The rule is consistent with prevailing views. Much evidence is excluded simply because of failure to achieve the status of habit. Thus, evidence of intemperate “habits” is generally excluded when offered as proof of drunkenness in accident cases, Annot., 46 A.L.R.2d 103, and evidence of other assaults is inadmissible to prove the instant one in a civil assault action, Annot., 66 A.L.R.2d 806. In Levin v. United States, 119 U.S.App.D.C. 156, 338 F.2d 265 (1964), testimony as to the religious “habits” of the accused, offered as tending to prove that he was at home observing the Sabbath rather than out obtaining money through larceny by trick, was held properly excluded;
“It seems apparent to us that an individual’s religious practices would not be the type of activities which would lend themselves to the characterization of ‘invariable regularity.’ [1 Wigmore 520.] Certainly the very volitional basis of the activity raises serious questions as to its invariable nature, and hence its probative value.” Id. at 272.

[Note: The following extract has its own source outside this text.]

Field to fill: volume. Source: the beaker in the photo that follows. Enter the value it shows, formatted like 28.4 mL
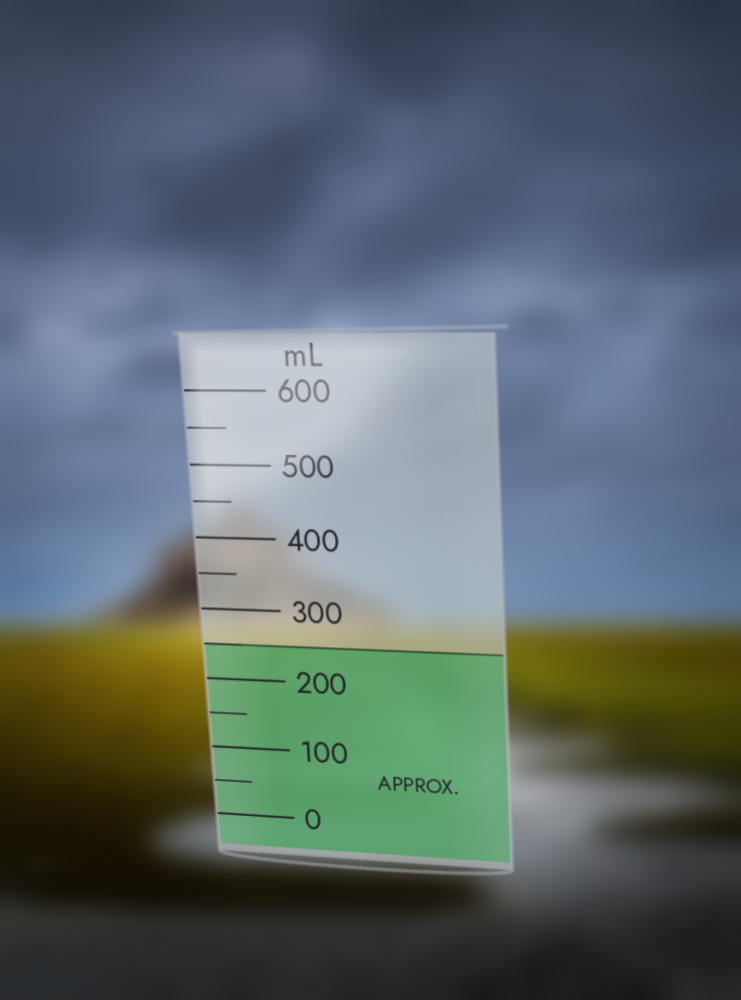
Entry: 250 mL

These rulings are not inconsistent with the trend towards admitting evidence of business transactions between one of the parties and a third person as tending to prove that he made the same bargain or proposal in the litigated situation. Slough, Relevancy Unraveled, 6 Kan.L.Rev. 38–41 (1957). Nor are they inconsistent with such cases as Whittemore v. Lockheed Aircraft Corp., 65 Cal.App.2d 737, 151 P.2d 670 (1944), upholding the admission of evidence that plaintiff’s intestate had on four other occasions flown planes from defendant’s factory for delivery to his employer airline, offered to prove that he was piloting rather than a guest on a plane which crashed and killed all on board while en route for delivery.

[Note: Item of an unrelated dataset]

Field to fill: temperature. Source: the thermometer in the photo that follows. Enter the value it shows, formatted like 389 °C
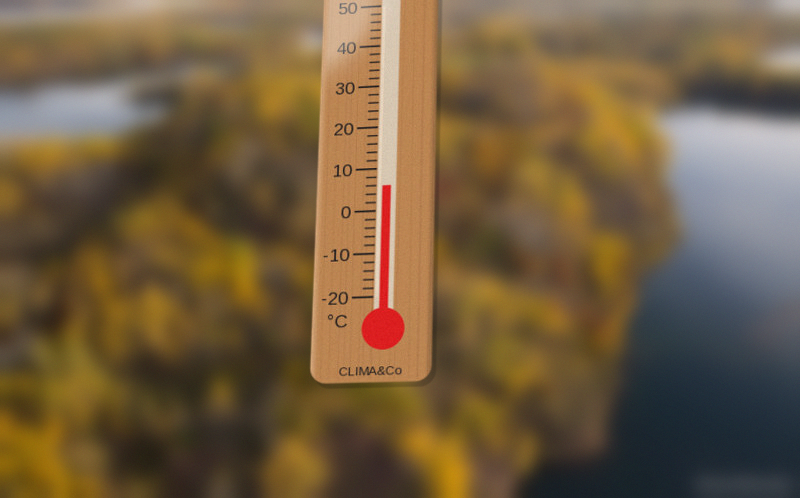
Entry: 6 °C
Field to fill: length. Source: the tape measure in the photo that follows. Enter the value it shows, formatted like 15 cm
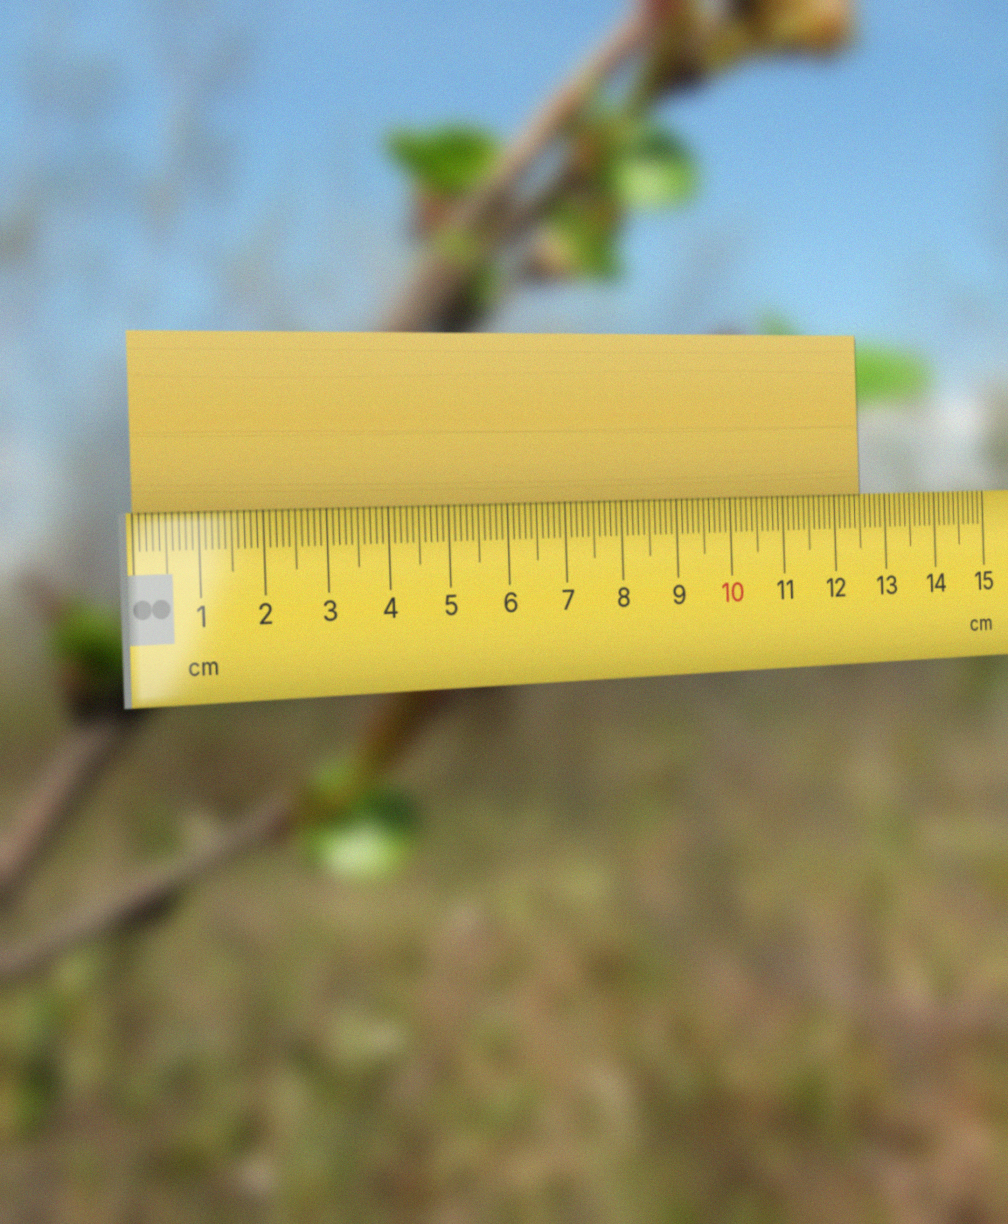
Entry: 12.5 cm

A considerable body of authority has required that evidence of the routine practice of an organization be corroborated as a condition precedent to its admission in evidence. Slough, Relevancy Unraveled, 5 Kan.L.Rev. 404, 449 (1957). This requirement is specifically rejected by the rule on the ground that it relates to the sufficiency of the evidence rather than admissibility. A similar position is taken in New Jersey Rule 49. The rule also rejects the requirement of the absence of eyewitnesses, sometimes encountered with respect to admitting habit evidence to prove freedom from contributory negligence in wrongful death cases. For comment critical of the requirements see Frank, J., in Cereste v. New York, N.H. & H.R. Co., 231 F.2d 50 (2d Cir. 1956), cert. denied 351 U.S. 951, 76 S.Ct. 848, 100 L.Ed 1475, 10 Vand.L.Rev. 447 (1957); McCormick §162, p. 342. The omission of the requirement from the California Evidence Code is said to have effected its elimination. Comment, Cal.Ev.Code §1105.
Committee Notes on Rules—2011 Amendment
The language of Rule 406 has been amended as part of the restyling of the Evidence Rules to make them more easily understood and to make style and terminology consistent throughout the rules. These changes are intended to be stylistic only. There is no intent to change any result in any ruling on evidence admissibility.